The Tropes of ἐποχή are arranged in groups of ten, five and two, according to the period of the Sceptical School to which they belong; the first of these groups is historically the most important, or the Ten Tropes of ἐποχή, as these are far more closely connected with the general development of Scepticism, than the later ones. By the name τρόπος or Trope, the Sceptic understood a manner of thought, or form of argument, or standpoint of judgement. It was a term common in Greek philosophy, used in this sense, from the time of Aristotle.[1] The Stoics, however, used the word with a different meaning from that attributed to it by the Sceptics.[2] Stephanus and Fabricius translate it by the Latin word modus[3] and τρόπος also is often used interchangeably with the word λόγος by Sextus, Diogenes Laertius, and others; sometimes also as synonymous with τόπος, [4] and τρόπος is found in the oldest edition of Sextus.[5] Diogenes defines the word as the standpoint, or manner of argument, by which the Sceptics arrived at the condition of doubt, in consequence of the equality of probabilities, and he calls the Tropes, the ten Tropes of doubt.[6] All writers on Pyrrhonism after the time of Aenesidemus give the Tropes the principal place in their treatment of the subject. Sextus occupies two thirds of the first book of the Hypotyposes in stating and discussing them; and about one fourth of his presentation of Scepticism is devoted to the Tropes by Diogenes. In addition to these two authors, Aristocles the Peripatetic refers to them in his attack on Scepticism.[7] Favorinus wrote a book entitled Pyrrhonean Tropes, and Plutarch one called The Ten (τόποι) Topes of Pyrrho.[8] Both of these latter works are lost.

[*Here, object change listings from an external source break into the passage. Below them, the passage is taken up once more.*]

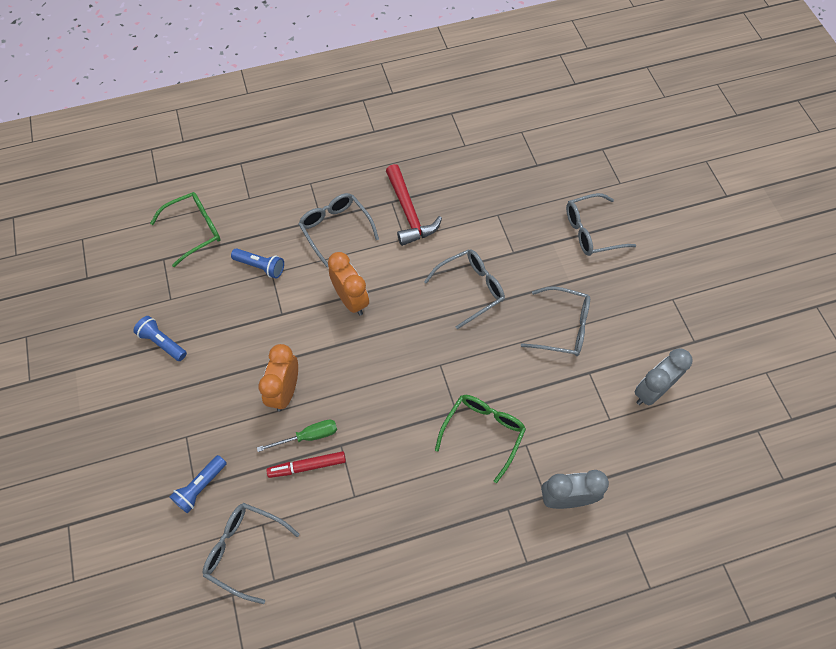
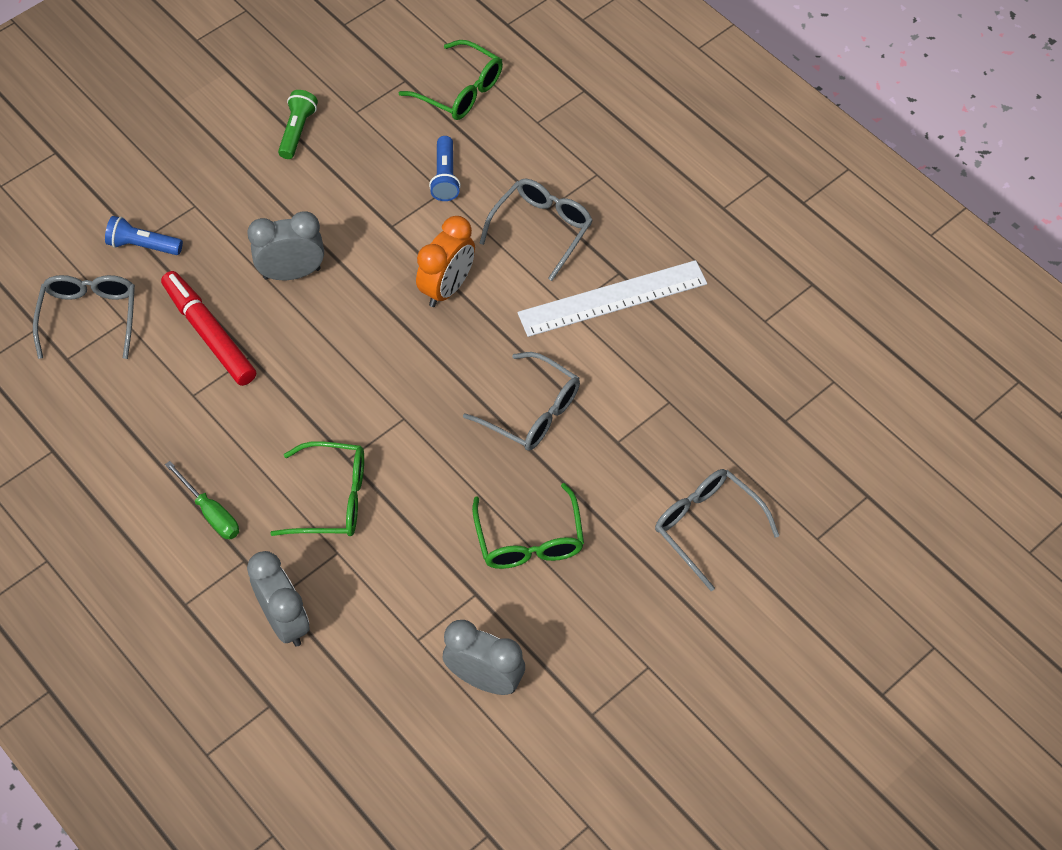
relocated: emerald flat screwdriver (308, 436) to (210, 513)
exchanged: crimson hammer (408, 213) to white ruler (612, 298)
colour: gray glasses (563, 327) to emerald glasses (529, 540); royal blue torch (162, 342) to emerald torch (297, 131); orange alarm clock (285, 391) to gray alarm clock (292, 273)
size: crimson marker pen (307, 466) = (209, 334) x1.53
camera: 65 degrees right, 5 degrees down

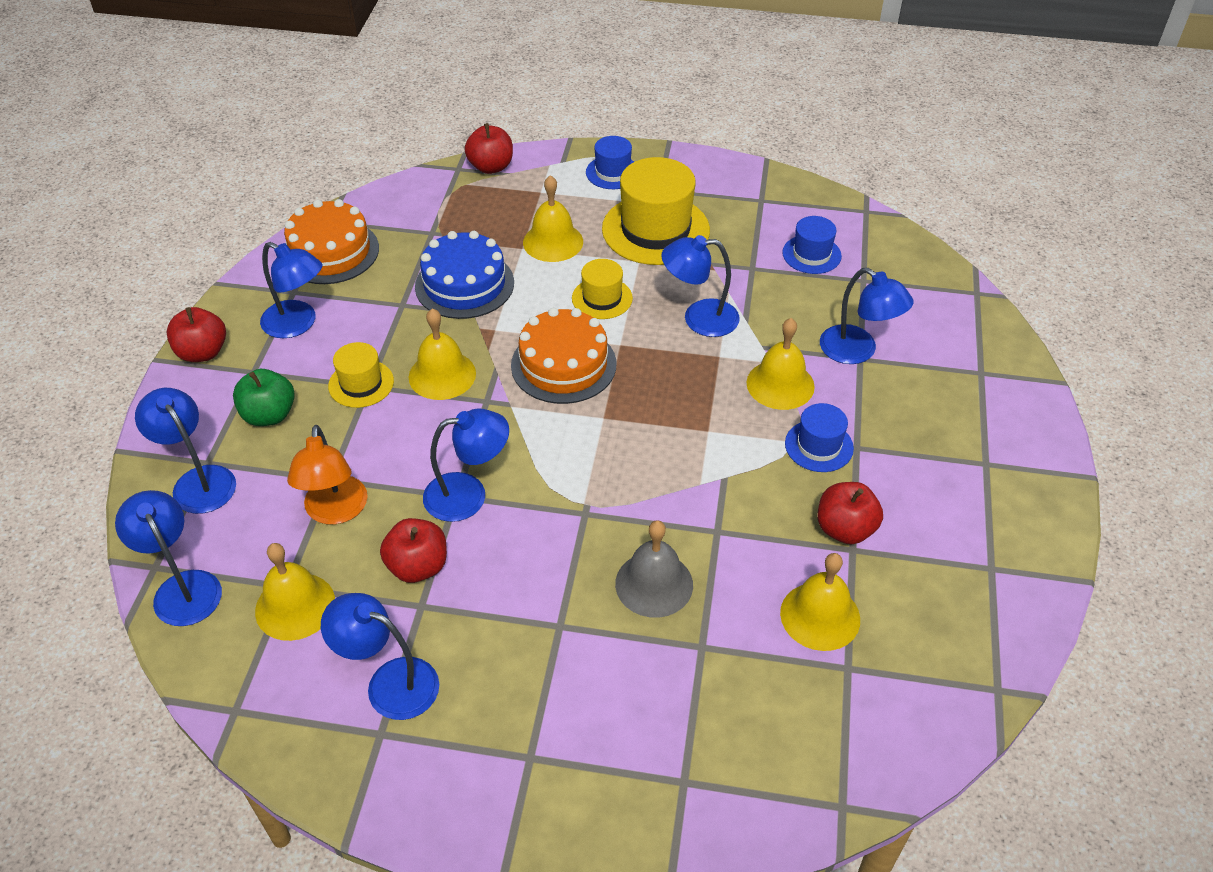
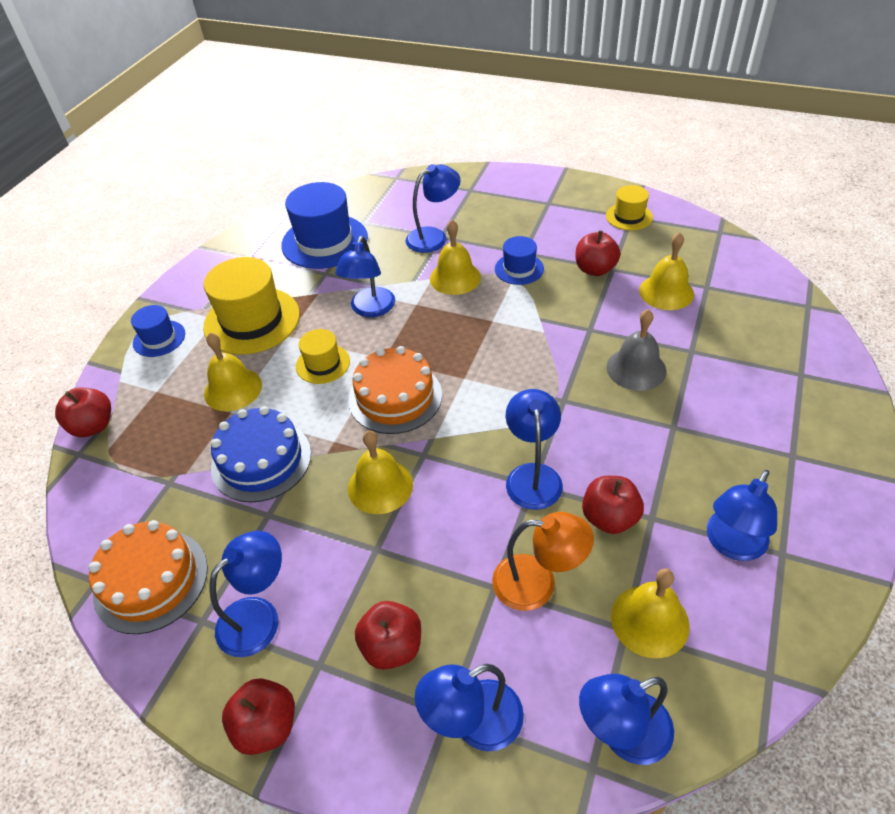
relocated: bright yellow hat (361, 383) to (629, 216)
colour: emerald apple fruit (269, 415) to crimson apple fruit (392, 646)
size: royal blue hat (811, 254) = (324, 241) x1.88
camera: 75 degrees left, 0 degrees up

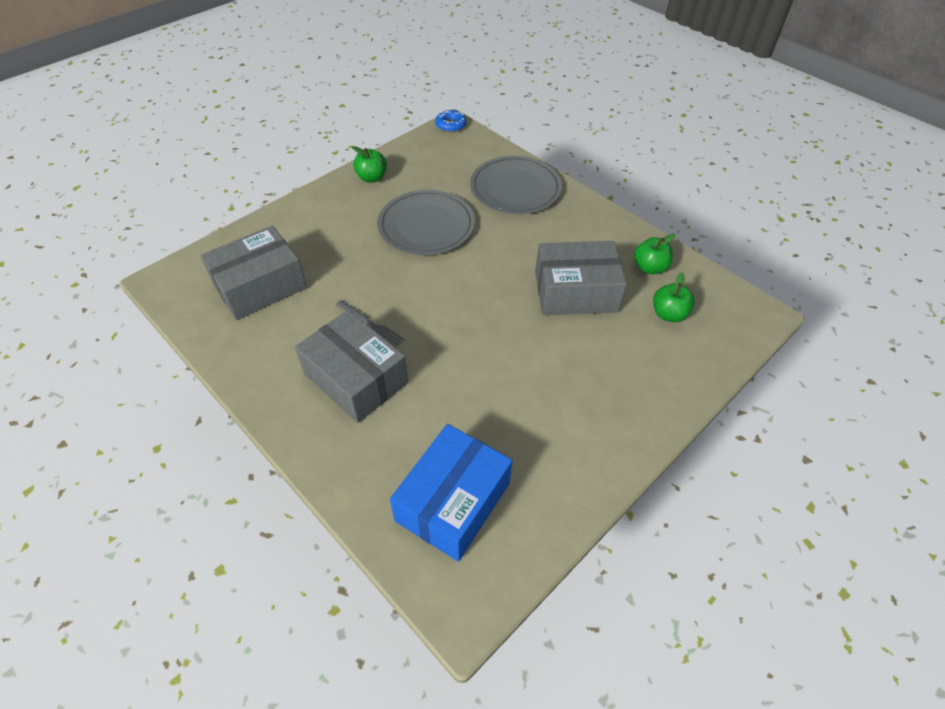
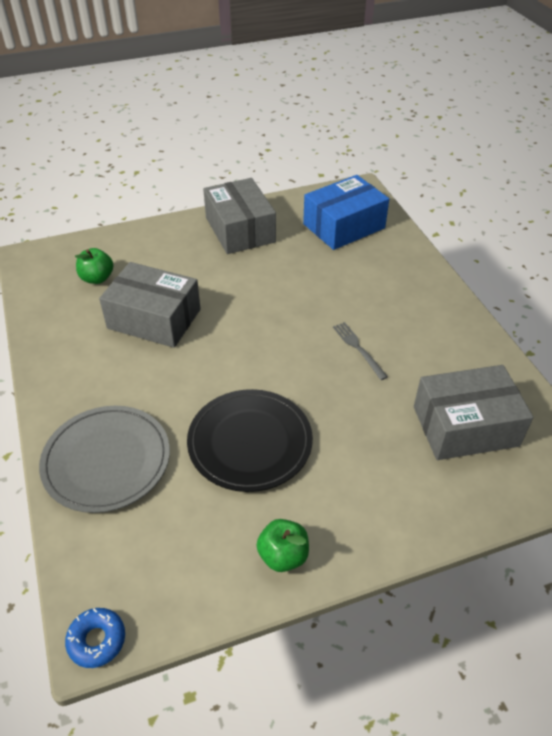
missing: emerald apple fruit (649, 268)
relocated: gray box (356, 378) to (240, 230)
colour: gray dinner plate (426, 226) to jet-black dinner plate (250, 442)
camera: 155 degrees left, 5 degrees down

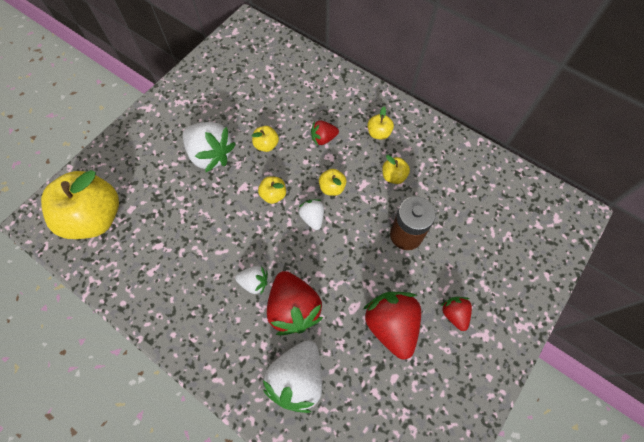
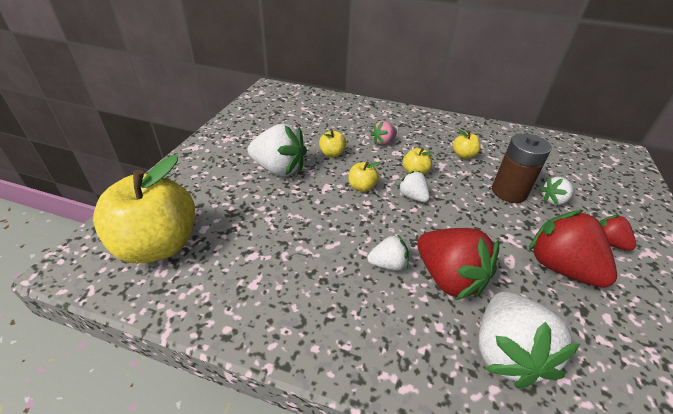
missing: bright yellow apple fruit (379, 133)
appeared: white berry (554, 200)
colour: crimson berry (323, 138) to rose-pink berry (383, 142)
camera: 20 degrees left, 25 degrees down

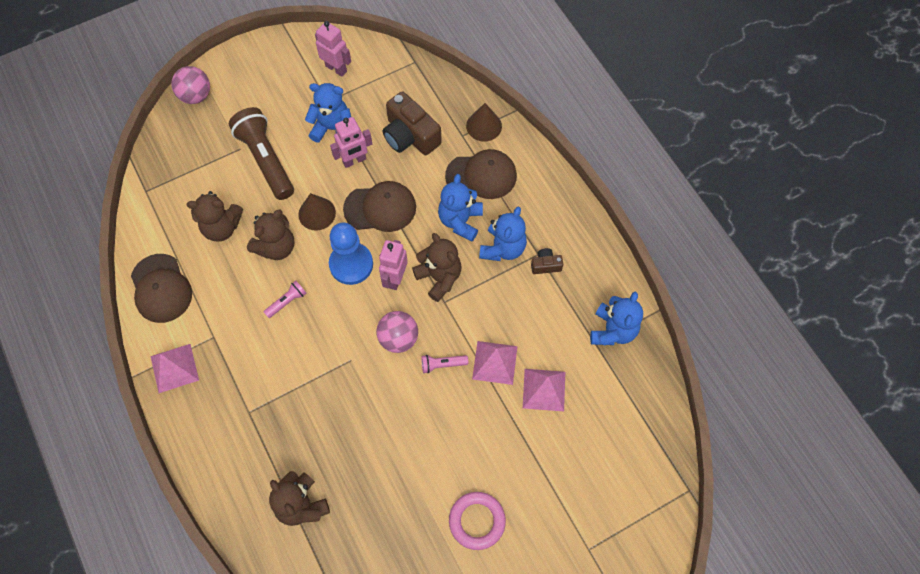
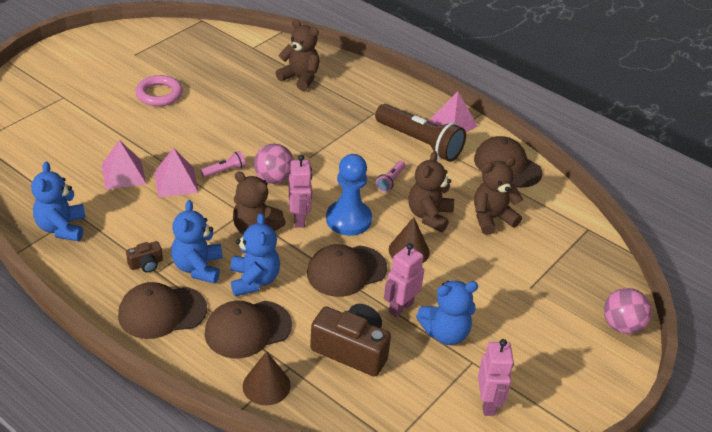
appeared: dark brown cap (162, 312)
relocated: dark brown torch (266, 160) to (420, 143)
spun: rose-pink toy robot (336, 68) = (488, 403) 105 degrees counterclockwise
camera: 155 degrees right, 25 degrees down

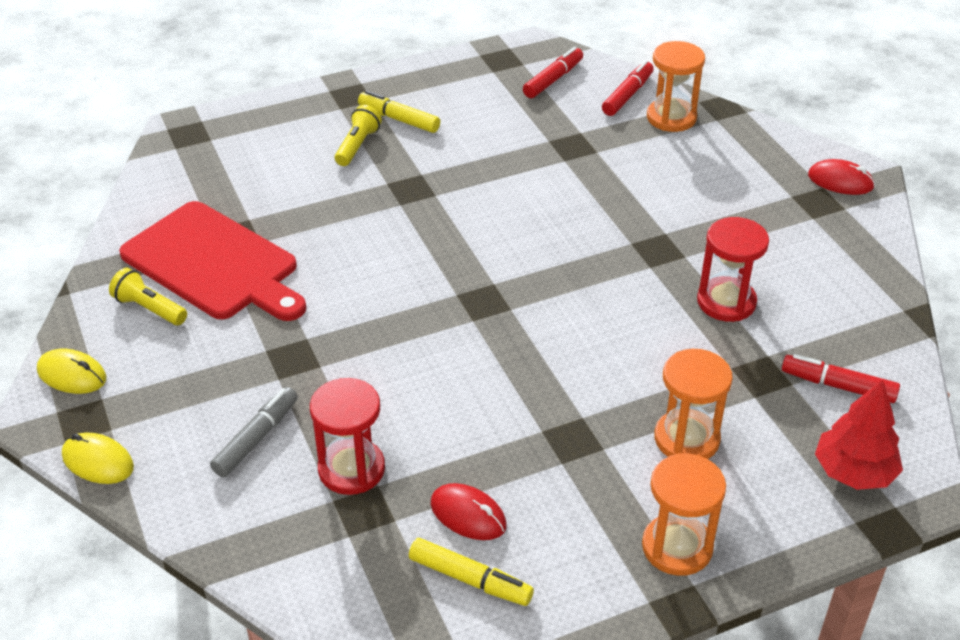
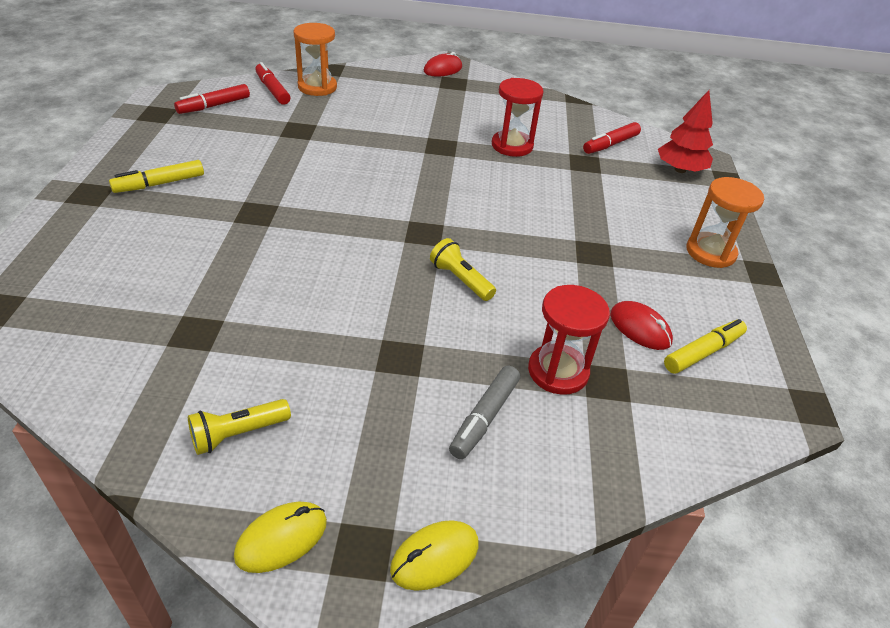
missing: crimson chopping board (214, 264); orange sandglass (686, 439)
relocated: bright yellow torch (357, 146) to (460, 280)
spun: crimson marker pen (553, 79) = (214, 106) 105 degrees counterclockwise; gray marker pen (256, 438) = (484, 417) 120 degrees counterclockwise; crimson PC mouse (468, 515) = (640, 328) 75 degrees clockwise
camera: 65 degrees left, 0 degrees up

[1] Pappenheim Erlauterung Pyrrh. Grundzugen, p. 35.

[2] Diog I. 76; Adv. Math. VIII. 227.

[3] Fabricius, Cap. XIV. 7.

[4] Hyp. I. 36.

[5] Fabricius on Hyp. I. 36; Cap. XIV. G.

[6] Diog. IX. 11, 79-108.

[7] Aristocles Euseb. praep. ev. X. 14, 18.

[8] Fabricius on Hyp. I. 36.

All authorities unite in attributing to Aenesidemus the work of systematizing and presenting to the world the ten Tropes of ἐποχή. He was the first to conceive the project of opposing an organized philosophical system of Pyrrhonism to the dogmatism of his contemporaries.[1] Moreover, the fact that Diogenes introduces the Tropes into his life of Pyrrho, does not necessarily imply that he considered Pyrrho their author, for Diogenes invariably combines the teachings of the followers of a movement with those of the founders themselves; he gives these Tropes after speaking of Aenesidemus' work entitled Pyrrhonean Hypotyposes, and apparently quotes from this book, in giving at least a part of his presentation of Pyrrhonism, either directly or through, the works of others. Nietzsche proposes a correction of the text of Diogenes IX. 11, 79, which would make him quote the Tropes from a book by Theodosius,[2] author of a commentary on the works of Theodas. No writer of antiquity claims for the Tropes an older source than the books of Aenesidemus, to whom Aristocles also attributes them.[3] They are not mentioned in Diogenes' life of Timon, the immediate disciple of Pyrrho. Cicero has no knowledge of them, and does not refer to them in his discussion of Scepticism.